SOURCE:
++++++++

In our research project GAMMA we closely work together with MTU Friedrichshafen to optimize com­po­nents of large tur­bocharg­ers. Nicolas Lachen­maier, one of the leading aero­dy­nam­ics engi­neers at MTU, uses CAESES® for the design of the turbine com­po­nents. He provides a few insights into the com­plex­ity of turbine wheel design.

Inter­view with Nicolas Lachen­maier, MTU

Hi Nicolas! What is your academic/​career back­ground, how did you find your way to MTU Friedrichshafen?

Nicolas: I’ve earned a Bachelor’s degree in Math­e­mat­ics and received a Master’s degree in Com­pu­ta­tional Engi­neer­ing in 2014. As my hometown lies close to Friedrichshafen, applying to MTU was a natural choice. Fur­ther­more, I started working on tur­bo­ma­chin­ery within my Master thesis at BMW. So MTU’s offer to work as CFD engineer in the field of radial turbines matched my pro­fes­sional expe­ri­ences and plans quite well. 

What are your respon­si­bil­i­ties at MTU Friedrichshafen ?

Nicolas: MTU is devel­op­ing tur­bocharged diesel and gas engines for off-highway appli­ca­tions. I am taking care of the aero­dy­namic design of the radial turbines within the engines’ tur­bocharg­ers, i.e. I’m design­ing new, more effi­cient turbines with the help of CFD methods and eval­u­at­ing exper­i­men­tal results from the test stand.

Stress calculation of the radial turbine blade based on the CAESES model

What projects are you cur­rently working on? 

Nicolas: My main focus cur­rently lies on the gov­ern­ment-funded research project GAMMA. It is my task to create an auto­mated opti­miza­tion and design chain that helps creating lighter and more effi­cient radial turbines with high durability.

Pressure distribution, visualized on the full radial turbine rotor

What are the engi­neer­ing chal­lenges when you develop a new tur­bocharger turbine?

++++++++

LISTING:

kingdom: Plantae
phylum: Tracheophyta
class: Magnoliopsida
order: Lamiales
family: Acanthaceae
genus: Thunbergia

++++++++

PARTS OF THE EXERCISE:
1. In the interview with Nicolas Lachenmaier, change the passage from "Nicolas: My main" up to and including "a new tur­bocharger turbine?" so that "durability" becomes "longevity".
2. List every question the interviewer puts to Nicolas in the interview with Nicolas Lachenmaier.
3. Continue the interview with Nicolas Lachenmaier from the point where it stops.

TASK-BY-TASK ANSWERS:
1.
Nicolas: My main focus cur­rently lies on the gov­ern­ment-funded research project GAMMA. It is my task to create an auto­mated opti­miza­tion and design chain that helps creating lighter and more effi­cient radial turbines with high longevity.

Pressure distribution, visualized on the full radial turbine rotor

What are the engi­neer­ing chal­lenges when you develop a new tur­bocharger turbine?

2.
- Hi Nicolas! What is your academic/career background, how did you find your way to MTU Friedrichshafen?
- What are your responsibilities at MTU Friedrichshafen ?
- What projects are you currently working on?
- What are the engineering challenges when you develop a new turbocharger turbine?

3.
Nicolas: From the engines per­spec­tive the turbine effi­ciency is probably the most impor­tant design cri­te­rion. Modern CFD codes are doing a good job helping the designer to decide whether an improve­ment is to be expected. However, main­tain­ing the struc­tural integrity of the turbine wheel while con­tin­u­ously raising its effi­ciency is a tough chal­lenge: Assuring that the stresses remain low and the eigen­fre­quen­cies high while max­i­miz­ing the effi­ciency without increas­ing the inertia of the wheel can be, well, tedious.

Temperature distribution on the turbine blade

How does CAESES® support you in this task?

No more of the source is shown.